BEGIN Supplied data

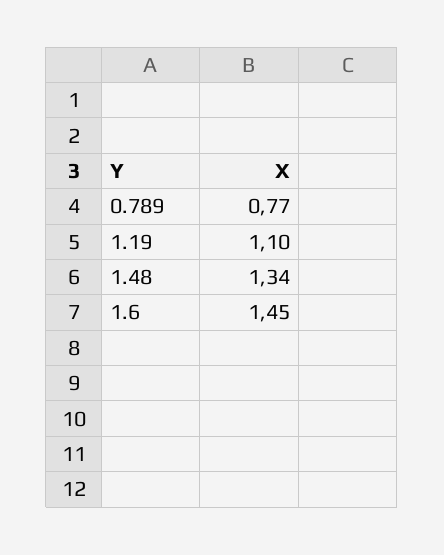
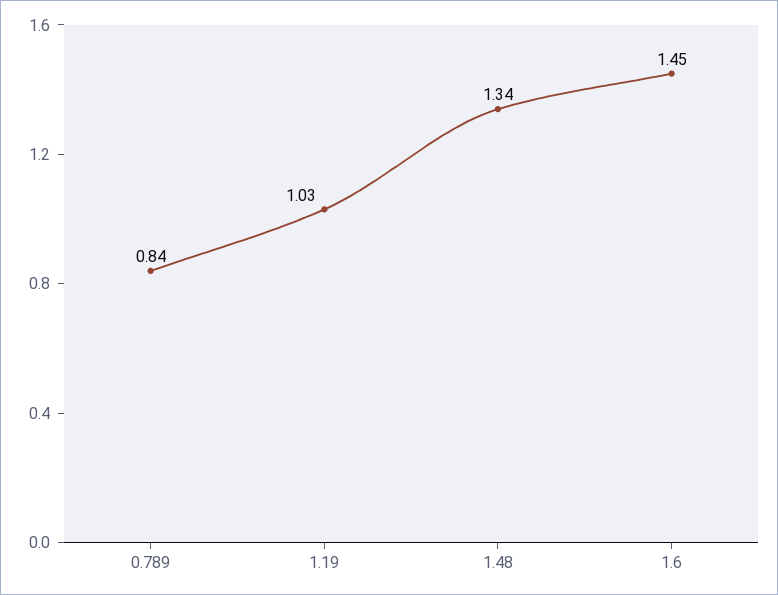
  {
-   "0.789": 0.77,
+   "0.789": 0.84,
-   "1.19": 1.1,
+   "1.19": 1.03,
    "1.48": 1.34,
    "1.6": 1.45
  }

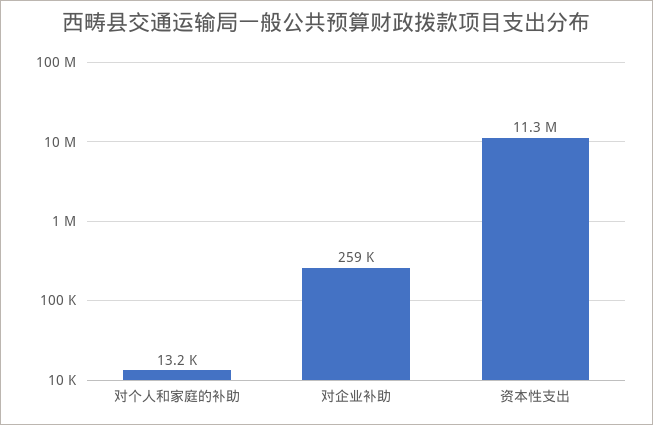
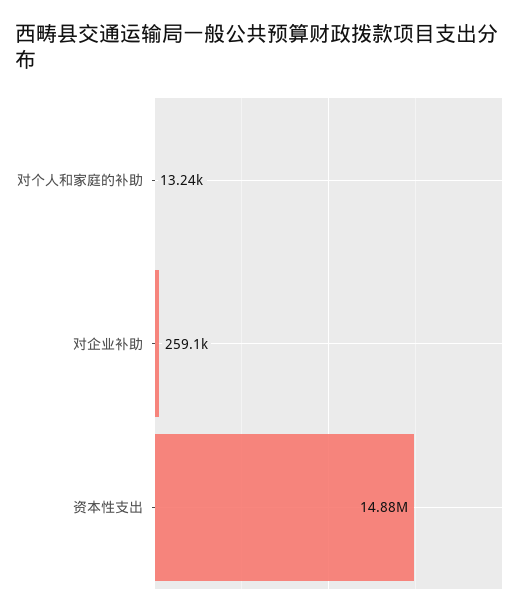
  {
    "对个人和家庭的补助": 13240,
    "对企业补助": 259100,
-   "资本性支出": 11300000
+   "资本性支出": 14880000
  }

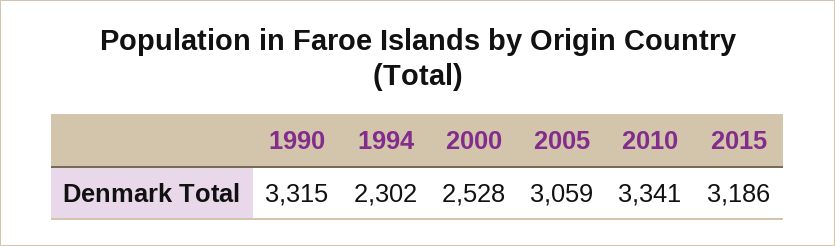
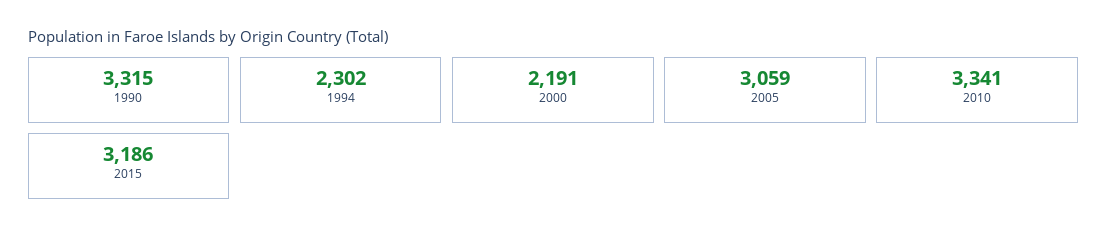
  {
    "1990": 3315,
    "1994": 2302,
-   "2000": 2528,
+   "2000": 2191,
    "2005": 3059,
    "2010": 3341,
    "2015": 3186
  }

END Supplied data

Every entry must be written out exactly, with all pictures left out.

  {
-   "0.789": 0.77,
+   "0.789": 0.84,
-   "1.19": 1.1,
+   "1.19": 1.03,
    "1.48": 1.34,
    "1.6": 1.45
  }

  {
    "对个人和家庭的补助": 13240,
    "对企业补助": 259100,
-   "资本性支出": 11300000
+   "资本性支出": 14880000
  }

  {
    "1990": 3315,
    "1994": 2302,
-   "2000": 2528,
+   "2000": 2191,
    "2005": 3059,
    "2010": 3341,
    "2015": 3186
  }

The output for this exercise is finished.